Work task: Please set out every line of text in the data below as a numbered list, skipping blank lines and leaving the pictures out of your answer.

Records for this exercise:
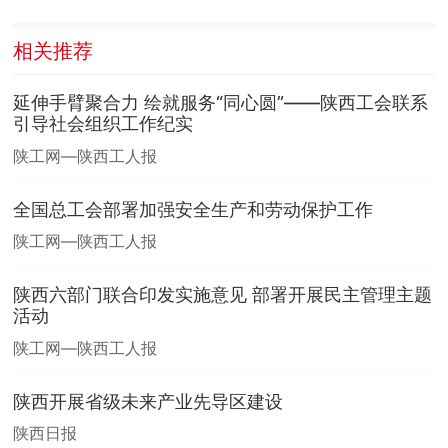
相关推荐
延伸手臂聚合力 绘就服务“同心圆”——陕西工会联系
引导社会组织工作纪实
陕工网—陕西工人报
全国总工会部署加强安全生产和劳动保护工作
陕工网—陕西工人报
陕西六部门联合印发实施意见 部署开展民主管理主题
活动
陕工网—陕西工人报
陕西开展省级未来产业先导区建设
陕西日报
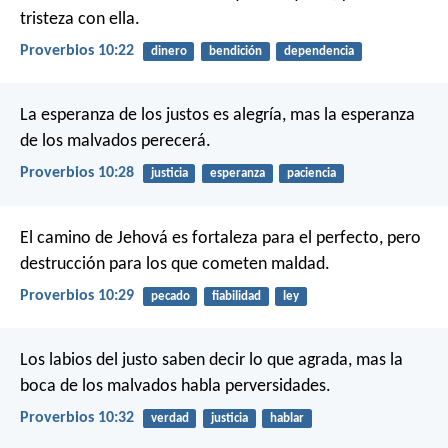
tristeza con ella.
Proverbios 10:22
dinero
bendición
dependencia
La esperanza de los justos es alegría,
mas la esperanza
de los malvados perecerá.
Proverbios 10:28
justicia
esperanza
paciencia
El camino de Jehová es fortaleza para el perfecto,
pero
destrucción para los que cometen maldad.
Proverbios 10:29
pecado
fiabilidad
ley
Los labios del justo saben decir lo que agrada,
mas la
boca de los malvados habla perversidades.
Proverbios 10:32
verdad
justicia
hablar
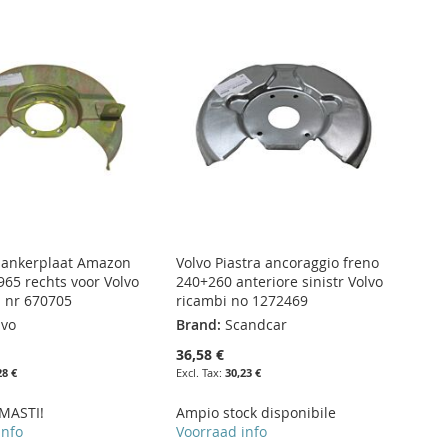
mankerplaat Amazon
Volvo Piastra ancoraggio freno
965 rechts voor Volvo
240+260 anteriore sinistr Volvo
 nr 670705
ricambi no 1272469
lvo
Brand:
Scandcar
36,58 €
28 €
30,23 €
MASTI!
Ampio stock disponibile
info
Voorraad info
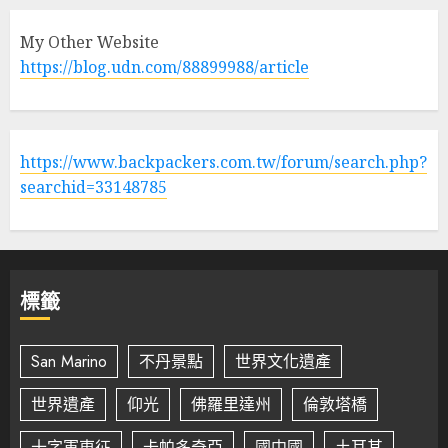
My Other Website
https://blog.udn.com/88899988/article
https://www.backpackers.com.tw/forum/search.php?
searchid=33148785
標籤
San Marino
不丹景點
世界文化遺產
世界遺產
仰光
佛羅里達州
倫敦塔橋
十字軍東征
卡帕多奇亞
國中國
土耳其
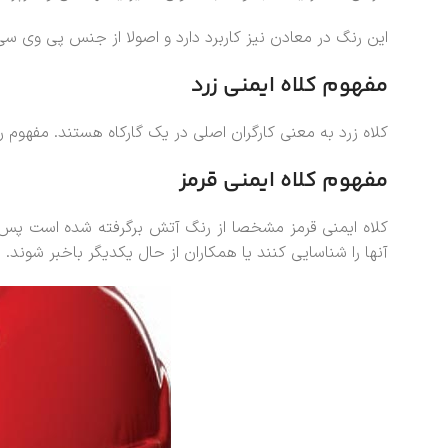
این رنگ در معادن نیز کاربرد دارد و اصولا از جنس پی وی س
مفهوم کلاه ایمنی زرد
کلاه زرد به معنی کارگران اصلی در یک گارکاه هستند. مفهوم ر
مفهوم کلاه ایمنی قرمز
کلاه ایمنی قرمز مشخصا از رنگ آتش برگرفته شده است پس بر
آنها را شناسایی کنند یا همکاران از حال یکدیگر باخبر شوند.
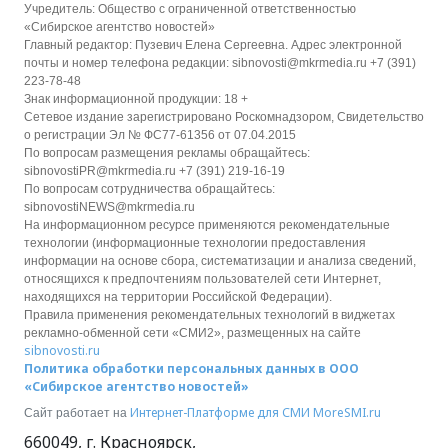
Учредитель: Общество с ограниченной ответственностью
«Сибирское агентство новостей»
Главный редактор: Пузевич Елена Сергеевна. Адрес электронной
почты и номер телефона редакции: sibnovosti@mkrmedia.ru +7 (391)
223-78-48
Знак информационной продукции: 18 +
Сетевое издание зарегистрировано Роскомнадзором, Свидетельство
о регистрации Эл № ФС77-61356 от 07.04.2015
По вопросам размещения рекламы обращайтесь:
sibnovostiPR@mkrmedia.ru +7 (391) 219-16-19
По вопросам сотрудничества обращайтесь:
sibnovostiNEWS@mkrmedia.ru
На информационном ресурсе применяются рекомендательные
технологии (информационные технологии предоставления
информации на основе сбора, систематизации и анализа сведений,
относящихся к предпочтениям пользователей сети Интернет,
находящихся на территории Российской Федерации).
Правила применения рекомендательных технологий в виджетах
рекламно-обменной сети «СМИ2», размещенных на сайте
sibnovosti.ru
Политика обработки персональных данных в ООО
«Сибирское агентство новостей»
Интернет-Платформе для СМИ
MoreSMI.ru
Сайт работает на
660049
,
г. Красноярск
,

Written answer:
1. 相关推荐
2. 延伸手臂聚合力 绘就服务“同心圆”——陕西工会联系
3. 引导社会组织工作纪实
4. 陕工网—陕西工人报
5. 全国总工会部署加强安全生产和劳动保护工作
6. 陕工网—陕西工人报
7. 陕西六部门联合印发实施意见 部署开展民主管理主题
8. 活动
9. 陕工网—陕西工人报
10. 陕西开展省级未来产业先导区建设
11. 陕西日报
12. tristeza con ella.
13. Proverbios 10:22
14. dinero
15. bendición
16. dependencia
17. La esperanza de los justos es alegría,
18. mas la esperanza
19. de los malvados perecerá.
20. Proverbios 10:28
21. justicia
22. esperanza
23. paciencia
24. El camino de Jehová es fortaleza para el perfecto,
25. pero
26. destrucción para los que cometen maldad.
27. Proverbios 10:29
28. pecado
29. fiabilidad
30. ley
31. Los labios del justo saben decir lo que agrada,
32. mas la
33. boca de los malvados habla perversidades.
34. Proverbios 10:32
35. verdad
36. justicia
37. hablar
38. mankerplaat Amazon
39. Volvo Piastra ancoraggio freno
40. 965 rechts voor Volvo
41. 240+260 anteriore sinistr Volvo
42.  nr 670705
43. ricambi no 1272469
44. lvo
45. Brand:
46. Scandcar
47. 36,58 €
48. 28 €
49. 30,23 €
50. MASTI!
51. Ampio stock disponibile
52. info
53. Voorraad info
54. My Other Website
55. https://blog.udn.com/88899988/article
56. https://www.backpackers.com.tw/forum/search.php?
57. searchid=33148785
58. 標籤
59. San Marino
60. 不丹景點
61. 世界文化遺產
62. 世界遺產
63. 仰光
64. 佛羅里達州
65. 倫敦塔橋
66. 十字軍東征
67. 卡帕多奇亞
68. 國中國
69. 土耳其
70. این رنگ در معادن نیز کاربرد دارد و اصولا از جنس پی وی س
71. مفهوم کلاه ایمنی زرد
72. کلاه زرد به معنی کارگران اصلی در یک گارکاه هستند. مفهوم ر
73. مفهوم کلاه ایمنی قرمز
74. کلاه ایمنی قرمز مشخصا از رنگ آتش برگرفته شده است پس بر
75. آنها را شناسایی کنند یا همکاران از حال یکدیگر باخبر شوند.
76. Учредитель: Общество с ограниченной ответственностью
77. «Сибирское агентство новостей»
78. Главный редактор: Пузевич Елена Сергеевна. Адрес электронной
79. почты и номер телефона редакции: sibnovosti@mkrmedia.ru +7 (391)
80. 223-78-48
81. Знак информационной продукции: 18 +
82. Сетевое издание зарегистрировано Роскомнадзором, Свидетельство
83. о регистрации Эл № ФС77-61356 от 07.04.2015
84. По вопросам размещения рекламы обращайтесь:
85. sibnovostiPR@mkrmedia.ru +7 (391) 219-16-19
86. По вопросам сотрудничества обращайтесь:
87. sibnovostiNEWS@mkrmedia.ru
88. На информационном ресурсе применяются рекомендательные
89. технологии (информационные технологии предоставления
90. информации на основе сбора, систематизации и анализа сведений,
91. относящихся к предпочтениям пользователей сети Интернет,
92. находящихся на территории Российской Федерации).
93. Правила применения рекомендательных технологий в виджетах
94. рекламно-обменной сети «СМИ2», размещенных на сайте
95. sibnovosti.ru
96. Политика обработки персональных данных в ООО
97. «Сибирское агентство новостей»
98. Интернет-Платформе для СМИ
99. MoreSMI.ru
100. Сайт работает на
101. 660049
102. ,
103. г. Красноярск
104. ,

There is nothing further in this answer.